Biden’s PR Stunt Continues to Fuel Abortion Misinformation

Washington, D.C. – Today the U.S. Supreme Court sent the case challenging Idaho’s law protecting babies from conception (Idaho v. United States or Moyle v. United States) back to the 9th Circuit, where the case will continue. The pro-life law will remain broadly in effect as litigation continues.

EMTALA never mentions abortion, but the requirement to provide care for both a pregnant woman and her “unborn child” is specifically mentioned more than once. After Solicitor General Prelogar conceded that abortion would never be indicated to treat mental health at oral arguments, there is no diagnosis that the federal government identified as treatable under EMTALA that is not also treatable under the Idaho law’s life of the mother exception.

In a brief, the State of Idaho wrote, “A medical provider complies with EMTALA when it offers stabilizing treatment in accord with state law and the hospital’s capabilities. That is exactly what the Fifth Circuit held in Texas, and that is why there is also no conflict between Idaho’s Defense of Life Act and EMTALA.”

Among the reasons given for today’s decision was that circumstances have significantly changed since the Biden administration sued Idaho in 2022 and that the district court judge made assumptions, like stating that ectopic pregnancies cannot be treated, that are legally inaccurate based on updates to the law and a ruling by the Idaho Supreme Court.

State Policy Director Katie Daniel commented on the decision:

“Today’s Supreme Court decision is a setback, but our fight for babies and moms continues. With its sound ‘life of the mother’ provision that allows pregnant women to receive emergency care, Idaho’s pro-life law is consistent with EMTALA which requires hospitals to provide stabilizing treatment to both mothers and unborn children. Under Attorney General Raul Labrador’s leadership, we are confident Idaho will eventually prevail on the merits of this case.

“The Biden administration’s EMTALA charade is a PR stunt to spread the lie that pro-life laws prevent women from receiving emergency care. It is clear that the abortion lobby has created confusion on this fact for political gain and Democrats have to rely on this false talking point because their agenda for all-trimester abortion is wildly unpopular with support from only 10% of Americans.”

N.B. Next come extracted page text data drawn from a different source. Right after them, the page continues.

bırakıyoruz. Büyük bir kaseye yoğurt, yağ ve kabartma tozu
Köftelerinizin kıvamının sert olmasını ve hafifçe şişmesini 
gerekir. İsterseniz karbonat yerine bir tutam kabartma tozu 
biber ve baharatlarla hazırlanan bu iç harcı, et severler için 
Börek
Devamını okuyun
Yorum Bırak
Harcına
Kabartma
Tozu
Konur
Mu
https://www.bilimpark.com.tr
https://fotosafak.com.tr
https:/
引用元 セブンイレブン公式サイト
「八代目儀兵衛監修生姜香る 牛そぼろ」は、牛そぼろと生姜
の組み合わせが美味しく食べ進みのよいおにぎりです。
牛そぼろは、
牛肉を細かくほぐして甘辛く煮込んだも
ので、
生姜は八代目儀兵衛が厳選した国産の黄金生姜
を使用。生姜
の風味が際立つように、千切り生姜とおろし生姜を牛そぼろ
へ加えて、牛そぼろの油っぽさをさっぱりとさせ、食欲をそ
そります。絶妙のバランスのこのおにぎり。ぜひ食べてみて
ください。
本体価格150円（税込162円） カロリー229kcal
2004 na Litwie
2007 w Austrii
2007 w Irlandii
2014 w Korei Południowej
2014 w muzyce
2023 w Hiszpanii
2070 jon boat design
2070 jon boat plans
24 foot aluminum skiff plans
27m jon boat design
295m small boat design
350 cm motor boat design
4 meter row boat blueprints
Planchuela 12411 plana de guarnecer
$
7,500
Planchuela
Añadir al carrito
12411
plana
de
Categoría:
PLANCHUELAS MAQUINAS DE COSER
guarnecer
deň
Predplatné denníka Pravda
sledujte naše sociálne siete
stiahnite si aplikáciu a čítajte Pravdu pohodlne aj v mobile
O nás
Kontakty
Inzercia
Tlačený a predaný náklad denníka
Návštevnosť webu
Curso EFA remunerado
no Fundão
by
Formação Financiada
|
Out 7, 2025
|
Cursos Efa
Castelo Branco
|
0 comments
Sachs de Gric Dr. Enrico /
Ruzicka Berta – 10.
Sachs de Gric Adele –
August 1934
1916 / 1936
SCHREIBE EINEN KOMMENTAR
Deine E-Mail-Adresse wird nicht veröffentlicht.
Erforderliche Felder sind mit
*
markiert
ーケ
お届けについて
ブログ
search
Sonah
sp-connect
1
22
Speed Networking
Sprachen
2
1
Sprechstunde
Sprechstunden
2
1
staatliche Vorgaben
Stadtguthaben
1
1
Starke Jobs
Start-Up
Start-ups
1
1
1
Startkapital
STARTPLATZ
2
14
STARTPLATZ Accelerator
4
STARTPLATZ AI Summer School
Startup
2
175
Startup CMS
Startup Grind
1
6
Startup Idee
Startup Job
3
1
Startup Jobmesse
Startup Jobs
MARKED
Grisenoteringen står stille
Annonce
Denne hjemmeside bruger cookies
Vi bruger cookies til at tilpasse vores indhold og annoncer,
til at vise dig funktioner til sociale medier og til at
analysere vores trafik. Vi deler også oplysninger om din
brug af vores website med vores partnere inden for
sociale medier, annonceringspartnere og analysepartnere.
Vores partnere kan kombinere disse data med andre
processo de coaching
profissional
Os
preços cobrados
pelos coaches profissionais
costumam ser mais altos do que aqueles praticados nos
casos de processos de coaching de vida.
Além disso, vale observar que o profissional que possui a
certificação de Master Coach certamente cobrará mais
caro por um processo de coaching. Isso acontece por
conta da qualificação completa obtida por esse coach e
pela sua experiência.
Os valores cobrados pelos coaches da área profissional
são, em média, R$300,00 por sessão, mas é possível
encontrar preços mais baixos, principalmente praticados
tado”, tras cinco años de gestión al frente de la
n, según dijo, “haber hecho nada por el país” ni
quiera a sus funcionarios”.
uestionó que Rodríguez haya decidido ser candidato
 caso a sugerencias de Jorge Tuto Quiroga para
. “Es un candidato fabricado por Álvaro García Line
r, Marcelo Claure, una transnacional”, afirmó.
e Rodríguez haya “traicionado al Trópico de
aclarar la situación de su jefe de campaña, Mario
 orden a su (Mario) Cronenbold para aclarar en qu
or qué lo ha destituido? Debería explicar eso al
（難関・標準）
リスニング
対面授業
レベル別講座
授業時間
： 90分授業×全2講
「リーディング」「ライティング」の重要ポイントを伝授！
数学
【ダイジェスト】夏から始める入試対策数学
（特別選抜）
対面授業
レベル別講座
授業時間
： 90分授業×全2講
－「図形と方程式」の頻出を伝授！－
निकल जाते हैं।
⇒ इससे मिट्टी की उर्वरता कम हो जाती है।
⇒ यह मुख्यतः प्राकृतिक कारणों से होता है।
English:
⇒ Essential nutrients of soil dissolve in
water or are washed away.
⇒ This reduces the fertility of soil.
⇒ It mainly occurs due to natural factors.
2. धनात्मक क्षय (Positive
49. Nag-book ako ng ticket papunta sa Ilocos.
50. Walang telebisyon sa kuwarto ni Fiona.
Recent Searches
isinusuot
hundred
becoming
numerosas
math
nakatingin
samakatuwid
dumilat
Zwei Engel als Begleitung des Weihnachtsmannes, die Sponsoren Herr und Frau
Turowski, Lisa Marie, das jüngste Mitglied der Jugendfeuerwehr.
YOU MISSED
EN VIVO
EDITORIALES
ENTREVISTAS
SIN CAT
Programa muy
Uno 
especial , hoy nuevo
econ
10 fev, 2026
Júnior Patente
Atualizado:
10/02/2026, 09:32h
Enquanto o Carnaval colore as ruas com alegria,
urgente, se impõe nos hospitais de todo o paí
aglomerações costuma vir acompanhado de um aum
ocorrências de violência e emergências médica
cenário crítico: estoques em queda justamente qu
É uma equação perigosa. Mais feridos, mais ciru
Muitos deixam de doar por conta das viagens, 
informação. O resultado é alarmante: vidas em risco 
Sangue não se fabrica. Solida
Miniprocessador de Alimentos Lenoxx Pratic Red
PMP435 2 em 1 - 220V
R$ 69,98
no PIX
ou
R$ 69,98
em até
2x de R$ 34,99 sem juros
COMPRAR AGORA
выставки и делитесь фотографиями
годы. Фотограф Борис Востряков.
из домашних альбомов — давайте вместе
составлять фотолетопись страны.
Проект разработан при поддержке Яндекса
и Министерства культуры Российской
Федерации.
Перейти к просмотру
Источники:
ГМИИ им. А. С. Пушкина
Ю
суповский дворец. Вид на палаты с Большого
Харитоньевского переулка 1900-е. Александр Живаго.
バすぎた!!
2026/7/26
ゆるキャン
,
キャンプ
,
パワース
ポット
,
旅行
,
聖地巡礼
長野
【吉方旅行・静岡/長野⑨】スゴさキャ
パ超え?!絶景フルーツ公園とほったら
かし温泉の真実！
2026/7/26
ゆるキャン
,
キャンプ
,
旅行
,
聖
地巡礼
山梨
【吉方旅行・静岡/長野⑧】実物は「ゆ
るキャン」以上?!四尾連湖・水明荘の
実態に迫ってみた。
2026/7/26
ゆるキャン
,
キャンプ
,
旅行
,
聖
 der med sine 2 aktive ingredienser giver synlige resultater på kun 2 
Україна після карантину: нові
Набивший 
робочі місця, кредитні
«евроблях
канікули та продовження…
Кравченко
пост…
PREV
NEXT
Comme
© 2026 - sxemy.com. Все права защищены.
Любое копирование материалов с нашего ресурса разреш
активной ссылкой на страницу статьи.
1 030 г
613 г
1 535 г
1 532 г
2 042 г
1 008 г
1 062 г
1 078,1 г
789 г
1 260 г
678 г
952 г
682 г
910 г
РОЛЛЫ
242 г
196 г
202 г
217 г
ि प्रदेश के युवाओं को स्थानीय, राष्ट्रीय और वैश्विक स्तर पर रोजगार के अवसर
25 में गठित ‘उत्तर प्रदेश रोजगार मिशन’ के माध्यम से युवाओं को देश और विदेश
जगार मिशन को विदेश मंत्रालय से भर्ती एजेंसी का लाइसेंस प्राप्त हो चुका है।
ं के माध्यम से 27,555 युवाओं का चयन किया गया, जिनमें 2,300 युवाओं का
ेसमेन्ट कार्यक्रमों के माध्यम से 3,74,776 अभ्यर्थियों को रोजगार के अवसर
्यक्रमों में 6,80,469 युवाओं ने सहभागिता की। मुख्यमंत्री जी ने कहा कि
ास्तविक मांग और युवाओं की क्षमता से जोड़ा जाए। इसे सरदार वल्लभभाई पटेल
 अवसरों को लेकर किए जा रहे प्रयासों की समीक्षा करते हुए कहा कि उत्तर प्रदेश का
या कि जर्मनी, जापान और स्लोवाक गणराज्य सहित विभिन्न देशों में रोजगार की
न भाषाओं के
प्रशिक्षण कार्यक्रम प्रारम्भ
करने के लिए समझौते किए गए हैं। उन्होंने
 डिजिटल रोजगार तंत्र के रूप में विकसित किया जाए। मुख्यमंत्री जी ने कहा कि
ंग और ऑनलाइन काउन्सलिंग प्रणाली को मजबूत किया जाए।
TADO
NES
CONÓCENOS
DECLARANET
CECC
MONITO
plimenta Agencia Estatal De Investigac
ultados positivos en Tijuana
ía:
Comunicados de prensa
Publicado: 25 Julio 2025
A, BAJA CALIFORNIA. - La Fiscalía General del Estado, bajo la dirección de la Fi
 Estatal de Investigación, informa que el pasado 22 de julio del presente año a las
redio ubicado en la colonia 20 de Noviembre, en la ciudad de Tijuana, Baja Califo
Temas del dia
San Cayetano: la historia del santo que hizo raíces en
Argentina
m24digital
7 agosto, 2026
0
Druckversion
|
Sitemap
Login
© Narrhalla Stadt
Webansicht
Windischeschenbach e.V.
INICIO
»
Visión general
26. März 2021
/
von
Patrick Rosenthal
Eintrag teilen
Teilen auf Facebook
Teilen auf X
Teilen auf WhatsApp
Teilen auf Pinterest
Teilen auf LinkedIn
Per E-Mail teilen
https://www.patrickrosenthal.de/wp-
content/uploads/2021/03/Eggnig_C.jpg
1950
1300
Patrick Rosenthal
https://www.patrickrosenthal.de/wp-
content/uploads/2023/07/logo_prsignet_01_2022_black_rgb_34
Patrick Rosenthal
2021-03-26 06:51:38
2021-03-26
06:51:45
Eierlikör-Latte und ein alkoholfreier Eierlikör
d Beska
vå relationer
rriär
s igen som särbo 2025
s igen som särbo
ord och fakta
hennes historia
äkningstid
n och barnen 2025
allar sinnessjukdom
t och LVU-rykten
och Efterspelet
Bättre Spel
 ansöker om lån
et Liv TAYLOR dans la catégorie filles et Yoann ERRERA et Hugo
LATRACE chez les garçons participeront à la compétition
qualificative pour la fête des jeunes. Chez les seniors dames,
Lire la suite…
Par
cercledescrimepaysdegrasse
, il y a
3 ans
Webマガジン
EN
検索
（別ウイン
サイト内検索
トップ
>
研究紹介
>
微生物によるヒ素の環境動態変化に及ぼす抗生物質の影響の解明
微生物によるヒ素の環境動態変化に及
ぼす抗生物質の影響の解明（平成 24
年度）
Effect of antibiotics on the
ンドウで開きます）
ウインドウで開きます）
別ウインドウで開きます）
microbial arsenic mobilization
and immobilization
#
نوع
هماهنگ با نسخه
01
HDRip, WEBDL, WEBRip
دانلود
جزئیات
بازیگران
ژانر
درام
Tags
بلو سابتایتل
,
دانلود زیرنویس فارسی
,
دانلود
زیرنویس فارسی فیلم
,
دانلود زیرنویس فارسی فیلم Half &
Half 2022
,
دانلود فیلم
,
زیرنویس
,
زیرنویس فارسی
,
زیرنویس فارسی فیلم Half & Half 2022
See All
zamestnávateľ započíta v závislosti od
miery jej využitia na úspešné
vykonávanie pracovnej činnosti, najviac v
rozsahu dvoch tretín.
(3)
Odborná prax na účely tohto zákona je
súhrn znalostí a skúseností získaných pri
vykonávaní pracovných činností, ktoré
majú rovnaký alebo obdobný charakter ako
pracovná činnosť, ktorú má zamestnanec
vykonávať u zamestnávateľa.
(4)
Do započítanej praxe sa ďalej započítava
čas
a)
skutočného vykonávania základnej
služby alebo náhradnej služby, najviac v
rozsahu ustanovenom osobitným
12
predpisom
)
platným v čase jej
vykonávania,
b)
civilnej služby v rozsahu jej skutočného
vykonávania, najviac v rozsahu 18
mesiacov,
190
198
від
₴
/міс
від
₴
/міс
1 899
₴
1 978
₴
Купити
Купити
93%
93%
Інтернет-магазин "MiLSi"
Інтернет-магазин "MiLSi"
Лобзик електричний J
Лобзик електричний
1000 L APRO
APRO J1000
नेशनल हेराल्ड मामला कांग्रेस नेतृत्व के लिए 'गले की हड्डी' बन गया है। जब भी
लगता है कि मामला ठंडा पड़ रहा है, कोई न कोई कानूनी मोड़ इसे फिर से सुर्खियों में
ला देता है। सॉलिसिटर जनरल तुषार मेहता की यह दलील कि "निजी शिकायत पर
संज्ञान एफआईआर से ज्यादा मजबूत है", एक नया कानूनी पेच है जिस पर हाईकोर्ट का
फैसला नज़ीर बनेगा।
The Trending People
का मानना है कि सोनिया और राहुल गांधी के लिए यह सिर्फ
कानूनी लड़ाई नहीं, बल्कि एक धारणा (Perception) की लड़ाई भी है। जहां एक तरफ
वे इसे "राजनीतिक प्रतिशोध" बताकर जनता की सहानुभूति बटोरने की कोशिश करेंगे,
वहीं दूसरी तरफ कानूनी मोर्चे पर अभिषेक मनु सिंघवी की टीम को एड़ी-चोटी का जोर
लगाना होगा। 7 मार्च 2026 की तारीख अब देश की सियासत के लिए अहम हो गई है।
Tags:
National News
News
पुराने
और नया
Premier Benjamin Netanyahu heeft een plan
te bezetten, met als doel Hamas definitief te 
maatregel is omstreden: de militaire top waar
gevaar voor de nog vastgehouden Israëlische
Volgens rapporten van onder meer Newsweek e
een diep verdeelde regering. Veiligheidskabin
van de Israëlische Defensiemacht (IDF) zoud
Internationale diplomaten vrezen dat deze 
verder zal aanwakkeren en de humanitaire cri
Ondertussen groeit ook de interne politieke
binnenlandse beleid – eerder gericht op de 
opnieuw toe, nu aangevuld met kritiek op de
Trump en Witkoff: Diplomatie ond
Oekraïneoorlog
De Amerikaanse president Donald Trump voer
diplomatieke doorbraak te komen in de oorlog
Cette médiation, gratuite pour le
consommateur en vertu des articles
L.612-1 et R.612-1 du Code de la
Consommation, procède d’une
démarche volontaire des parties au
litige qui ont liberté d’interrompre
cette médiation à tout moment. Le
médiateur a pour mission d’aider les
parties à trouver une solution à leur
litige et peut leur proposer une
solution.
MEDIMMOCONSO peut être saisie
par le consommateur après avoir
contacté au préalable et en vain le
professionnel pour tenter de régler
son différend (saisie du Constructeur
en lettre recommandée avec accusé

SBA Pro-Life America President Marjorie Dannenfelser added:

“While this litigation continues, it’s a reminder and a wake-up call that the stakes of the coming election are higher than ever for unborn children and their mothers. The Democrats will stop at nothing to overturn pro-life protections in every state and impose all-trimester abortion on demand as national law. They must be stopped, and that is why we are working relentlessly to reach 10 million voters – with four millions visits directly to their homes – across eight key battleground states that will determine who has control in Washington.”

In her concurring opinion, Justice Amy Coney Barrett said:

“The United States identified PPROM, placental abruption, pre-eclampsia, and eclampsia as conditions for which EMTALA requires an emergency abortion to be available. (The same conditions that the Government’s witnesses identified—before Idaho’s law changed.) But in this Court, petitioners represent that the Act permits physicians to treat each of these conditions with emergency abortions, even if the threat to the woman’s life is not imminent.” 

Susan B. Anthony Pro-Life America is a network of more than one million pro-life Americans nationwide, dedicated to ending abortion by electing national leaders and advocating for laws that save lives, with a special calling to promote pro-life women leaders.